▶ _YOUR TASK_
Exactly reproduce the lines from the one containing "4: (53, 360)" through the last line of the data, both ends included, leaving out pictures.

(Keypoint correspondence data)
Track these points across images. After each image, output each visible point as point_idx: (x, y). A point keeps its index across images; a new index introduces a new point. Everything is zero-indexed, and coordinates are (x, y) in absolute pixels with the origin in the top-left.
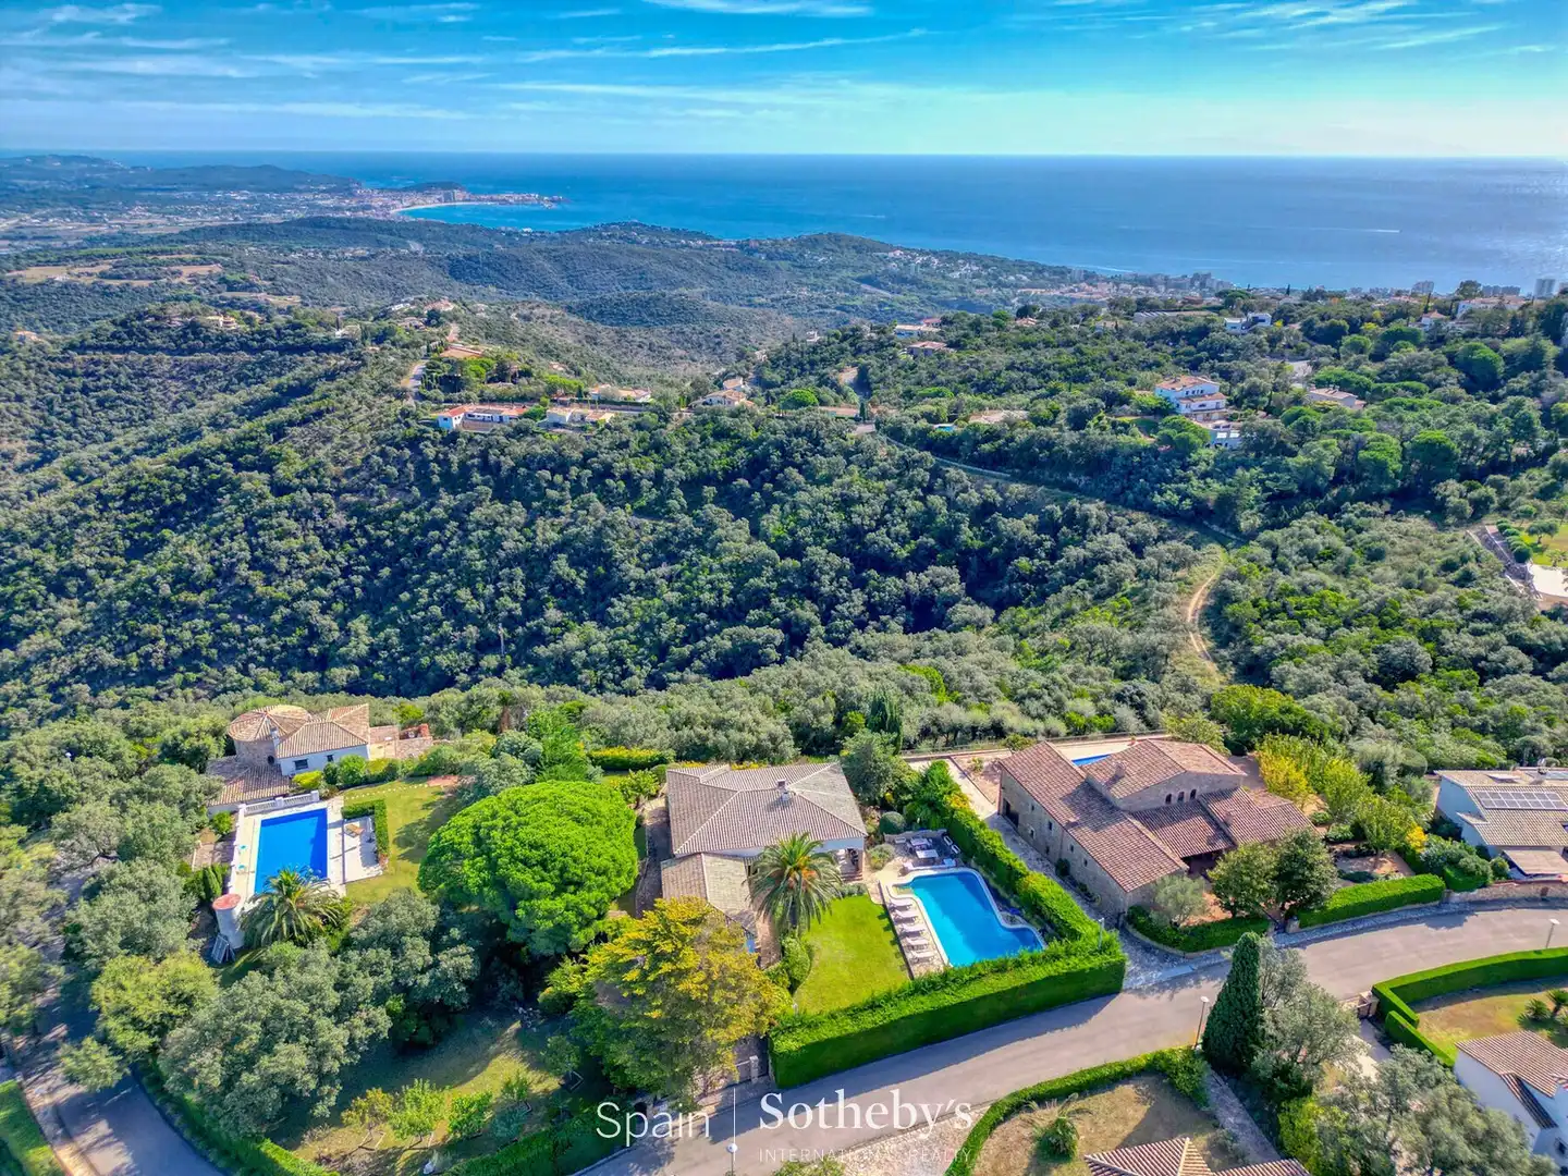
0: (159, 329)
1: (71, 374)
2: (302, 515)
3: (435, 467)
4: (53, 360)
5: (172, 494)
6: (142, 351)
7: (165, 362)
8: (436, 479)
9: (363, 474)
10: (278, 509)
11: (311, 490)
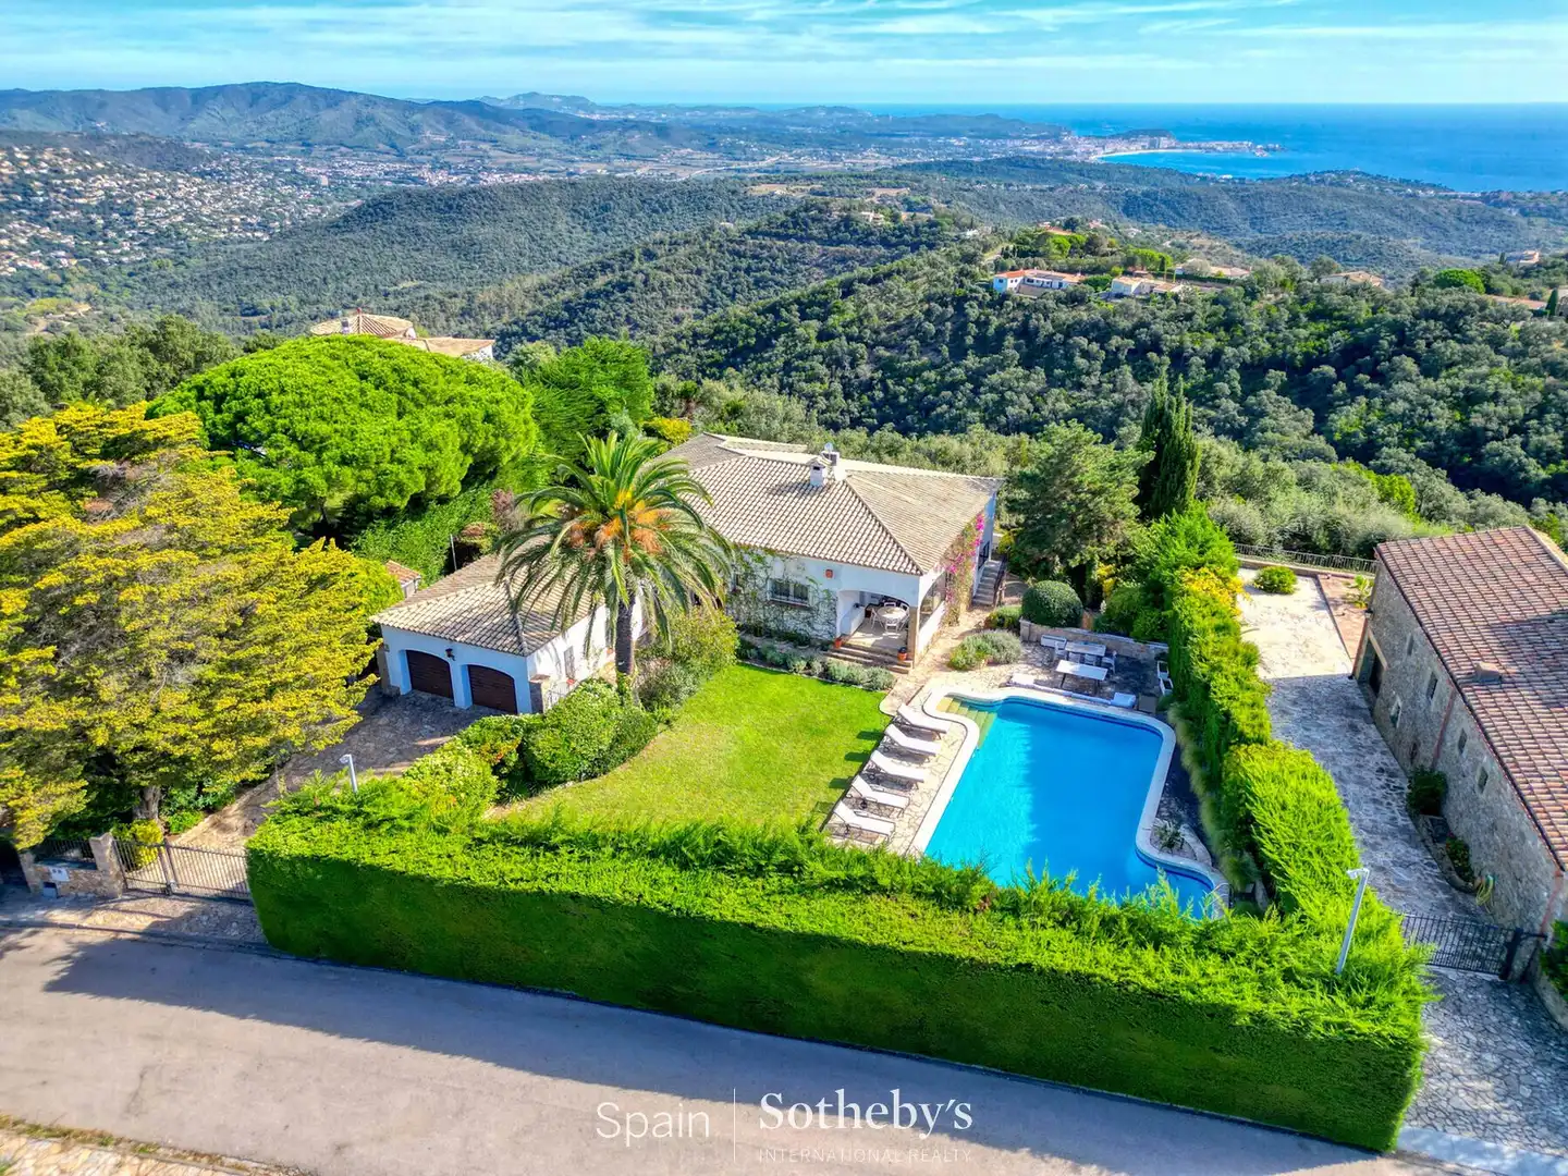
0: (819, 220)
1: (740, 255)
2: (833, 362)
3: (973, 329)
4: (731, 241)
5: (747, 336)
6: (801, 239)
7: (816, 251)
8: (969, 340)
9: (903, 330)
10: (815, 353)
11: (850, 339)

▶ _TASK OUTPUT_
4: (53, 360)
5: (172, 494)
6: (142, 351)
7: (165, 362)
8: (436, 479)
9: (363, 474)
10: (278, 509)
11: (311, 490)
0: (819, 220)
1: (740, 255)
2: (833, 362)
3: (973, 329)
4: (731, 241)
5: (747, 336)
6: (801, 239)
7: (816, 251)
8: (969, 340)
9: (903, 330)
10: (815, 353)
11: (850, 339)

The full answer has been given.